▸ Work required:
Every record needs to come back as written, except for the pictures.

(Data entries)
★ ★ ★ ★ ★
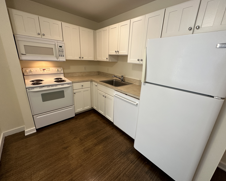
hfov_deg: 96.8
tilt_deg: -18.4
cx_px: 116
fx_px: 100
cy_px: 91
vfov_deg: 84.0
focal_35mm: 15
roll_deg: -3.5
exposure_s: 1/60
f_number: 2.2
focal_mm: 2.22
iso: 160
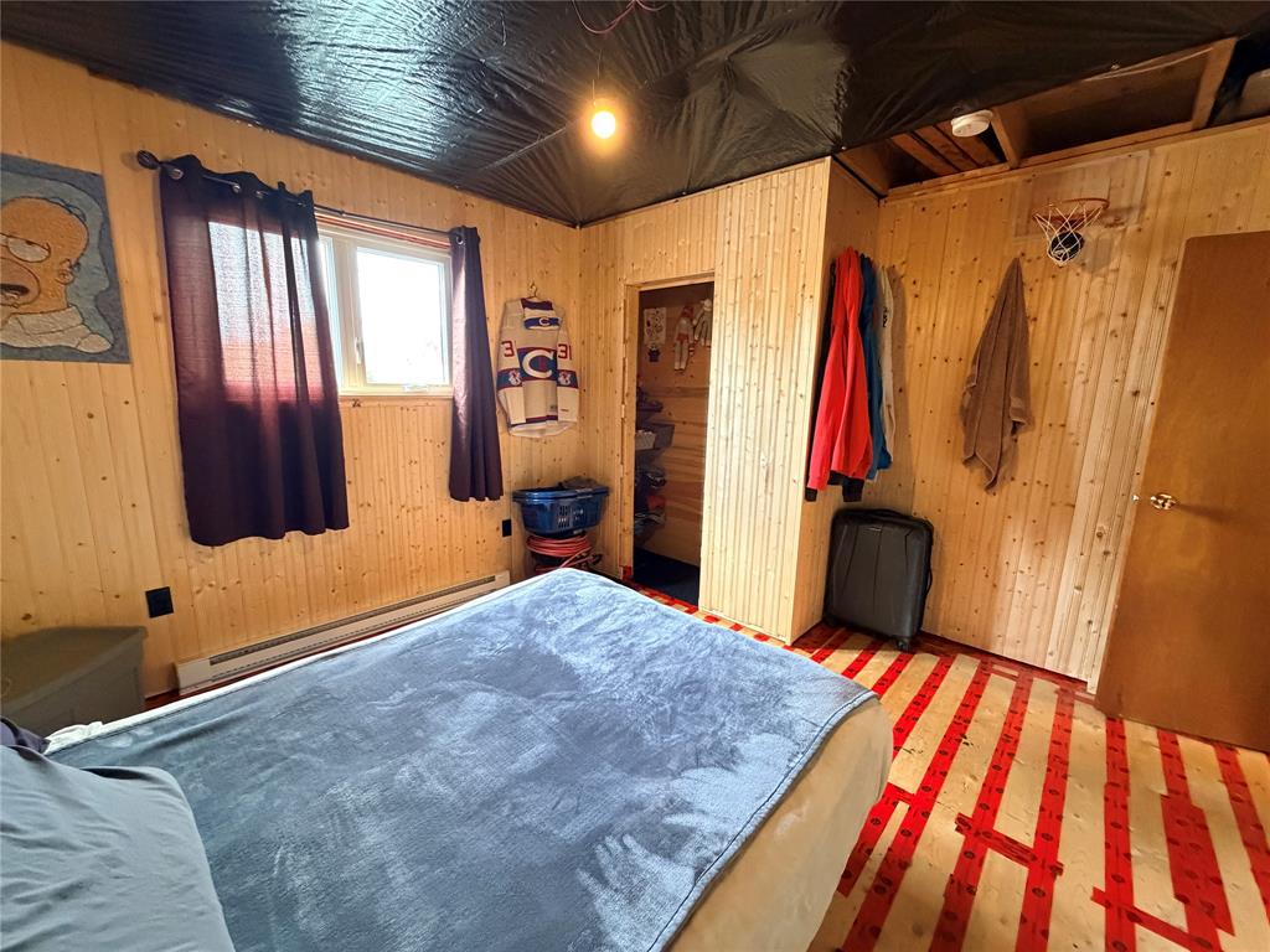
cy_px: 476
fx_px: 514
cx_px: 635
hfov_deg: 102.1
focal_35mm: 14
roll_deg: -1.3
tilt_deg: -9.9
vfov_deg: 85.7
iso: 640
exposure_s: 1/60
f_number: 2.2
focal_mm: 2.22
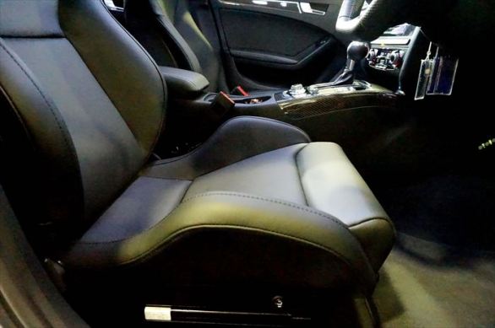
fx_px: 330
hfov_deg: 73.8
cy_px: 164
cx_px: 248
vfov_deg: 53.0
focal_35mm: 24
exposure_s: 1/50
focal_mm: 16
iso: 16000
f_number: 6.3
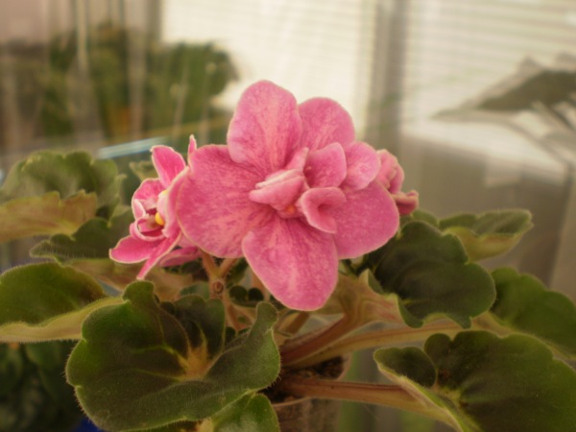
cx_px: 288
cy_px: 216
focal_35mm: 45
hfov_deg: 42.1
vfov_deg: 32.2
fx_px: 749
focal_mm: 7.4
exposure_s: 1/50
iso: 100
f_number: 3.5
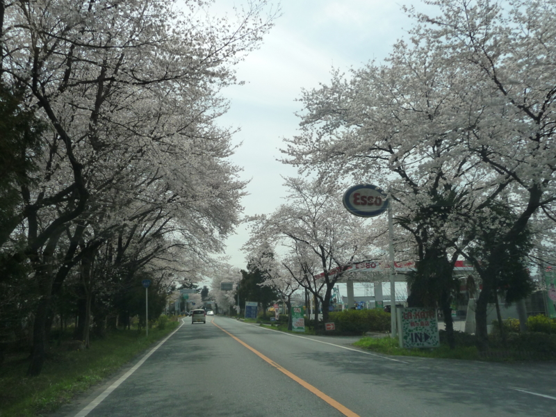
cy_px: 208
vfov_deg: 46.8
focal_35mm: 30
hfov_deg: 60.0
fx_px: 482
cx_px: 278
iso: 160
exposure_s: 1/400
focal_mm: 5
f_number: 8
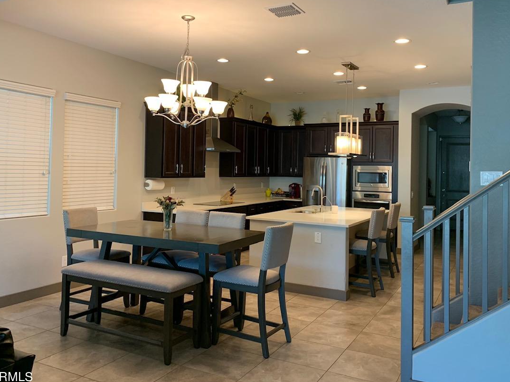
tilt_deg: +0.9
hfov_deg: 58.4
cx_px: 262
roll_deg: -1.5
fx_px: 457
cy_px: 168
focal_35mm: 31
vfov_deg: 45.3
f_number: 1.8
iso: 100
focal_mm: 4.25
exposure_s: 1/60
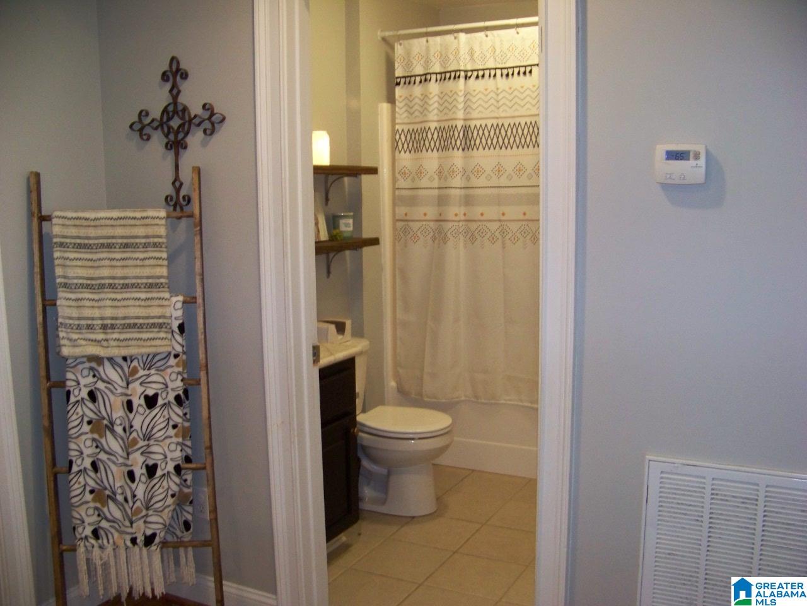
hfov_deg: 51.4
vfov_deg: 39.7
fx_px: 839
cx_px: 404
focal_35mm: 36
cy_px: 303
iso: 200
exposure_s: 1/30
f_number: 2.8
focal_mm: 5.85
★ ★ ★ ★ ★
▸ Solution to this exercise:
hfov_deg: 96.8
tilt_deg: -18.4
cx_px: 116
fx_px: 100
cy_px: 91
vfov_deg: 84.0
focal_35mm: 15
roll_deg: -3.5
exposure_s: 1/60
f_number: 2.2
focal_mm: 2.22
iso: 160
cy_px: 476
fx_px: 514
cx_px: 635
hfov_deg: 102.1
focal_35mm: 14
roll_deg: -1.3
tilt_deg: -9.9
vfov_deg: 85.7
iso: 640
exposure_s: 1/60
f_number: 2.2
focal_mm: 2.22
fx_px: 330
hfov_deg: 73.8
cy_px: 164
cx_px: 248
vfov_deg: 53.0
focal_35mm: 24
exposure_s: 1/50
focal_mm: 16
iso: 16000
f_number: 6.3
cx_px: 288
cy_px: 216
focal_35mm: 45
hfov_deg: 42.1
vfov_deg: 32.2
fx_px: 749
focal_mm: 7.4
exposure_s: 1/50
iso: 100
f_number: 3.5
cy_px: 208
vfov_deg: 46.8
focal_35mm: 30
hfov_deg: 60.0
fx_px: 482
cx_px: 278
iso: 160
exposure_s: 1/400
focal_mm: 5
f_number: 8
tilt_deg: +0.9
hfov_deg: 58.4
cx_px: 262
roll_deg: -1.5
fx_px: 457
cy_px: 168
focal_35mm: 31
vfov_deg: 45.3
f_number: 1.8
iso: 100
focal_mm: 4.25
exposure_s: 1/60
hfov_deg: 51.4
vfov_deg: 39.7
fx_px: 839
cx_px: 404
focal_35mm: 36
cy_px: 303
iso: 200
exposure_s: 1/30
f_number: 2.8
focal_mm: 5.85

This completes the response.